> [Records shown]

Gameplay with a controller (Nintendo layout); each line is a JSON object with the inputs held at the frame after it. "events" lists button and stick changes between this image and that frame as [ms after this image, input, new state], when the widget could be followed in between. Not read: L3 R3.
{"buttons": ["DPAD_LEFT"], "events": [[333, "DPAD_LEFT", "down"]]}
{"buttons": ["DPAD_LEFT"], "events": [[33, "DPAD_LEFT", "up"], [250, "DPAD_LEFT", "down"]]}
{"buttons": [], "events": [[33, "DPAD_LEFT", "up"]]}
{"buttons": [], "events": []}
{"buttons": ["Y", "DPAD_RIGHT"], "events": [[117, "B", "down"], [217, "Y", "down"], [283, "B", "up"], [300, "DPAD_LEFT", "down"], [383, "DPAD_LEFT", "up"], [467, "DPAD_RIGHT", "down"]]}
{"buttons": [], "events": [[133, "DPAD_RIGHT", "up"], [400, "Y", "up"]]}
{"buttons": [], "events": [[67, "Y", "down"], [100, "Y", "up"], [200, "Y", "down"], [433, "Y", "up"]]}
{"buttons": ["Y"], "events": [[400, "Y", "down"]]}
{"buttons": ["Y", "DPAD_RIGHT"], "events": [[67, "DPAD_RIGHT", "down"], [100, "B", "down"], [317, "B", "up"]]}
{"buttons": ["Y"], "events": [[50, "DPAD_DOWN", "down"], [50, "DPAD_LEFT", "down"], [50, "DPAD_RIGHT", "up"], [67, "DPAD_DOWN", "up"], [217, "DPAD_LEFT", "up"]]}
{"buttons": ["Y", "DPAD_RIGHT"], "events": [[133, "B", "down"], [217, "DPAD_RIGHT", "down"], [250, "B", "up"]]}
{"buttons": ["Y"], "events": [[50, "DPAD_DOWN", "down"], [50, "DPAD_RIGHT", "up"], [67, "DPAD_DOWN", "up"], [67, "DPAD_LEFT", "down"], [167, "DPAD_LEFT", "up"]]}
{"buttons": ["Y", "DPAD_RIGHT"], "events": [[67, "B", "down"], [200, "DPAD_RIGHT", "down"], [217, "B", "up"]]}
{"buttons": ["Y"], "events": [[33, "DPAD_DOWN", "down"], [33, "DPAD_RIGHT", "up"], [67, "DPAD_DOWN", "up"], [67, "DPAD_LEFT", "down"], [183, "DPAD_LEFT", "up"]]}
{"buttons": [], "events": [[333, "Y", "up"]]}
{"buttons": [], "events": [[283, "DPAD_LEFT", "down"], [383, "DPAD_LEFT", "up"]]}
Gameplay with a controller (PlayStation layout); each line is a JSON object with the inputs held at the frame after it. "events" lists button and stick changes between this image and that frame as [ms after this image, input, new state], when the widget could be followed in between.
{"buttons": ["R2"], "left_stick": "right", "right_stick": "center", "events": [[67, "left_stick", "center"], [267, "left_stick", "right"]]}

> [Problem requirements] The lines needed are those in the data above that hold the string "when"; copy each of them.

> [Problem solution]
Gameplay with a controller (Nintendo layout); each line is a JSON object with the inputs held at the frame after it. "events" lists button and stick changes between this image and that frame as [ms after this image, input, new state], when the widget could be followed in between. Not read: L3 R3.
Gameplay with a controller (PlayStation layout); each line is a JSON object with the inputs held at the frame after it. "events" lists button and stick changes between this image and that frame as [ms after this image, input, new state], when the widget could be followed in between.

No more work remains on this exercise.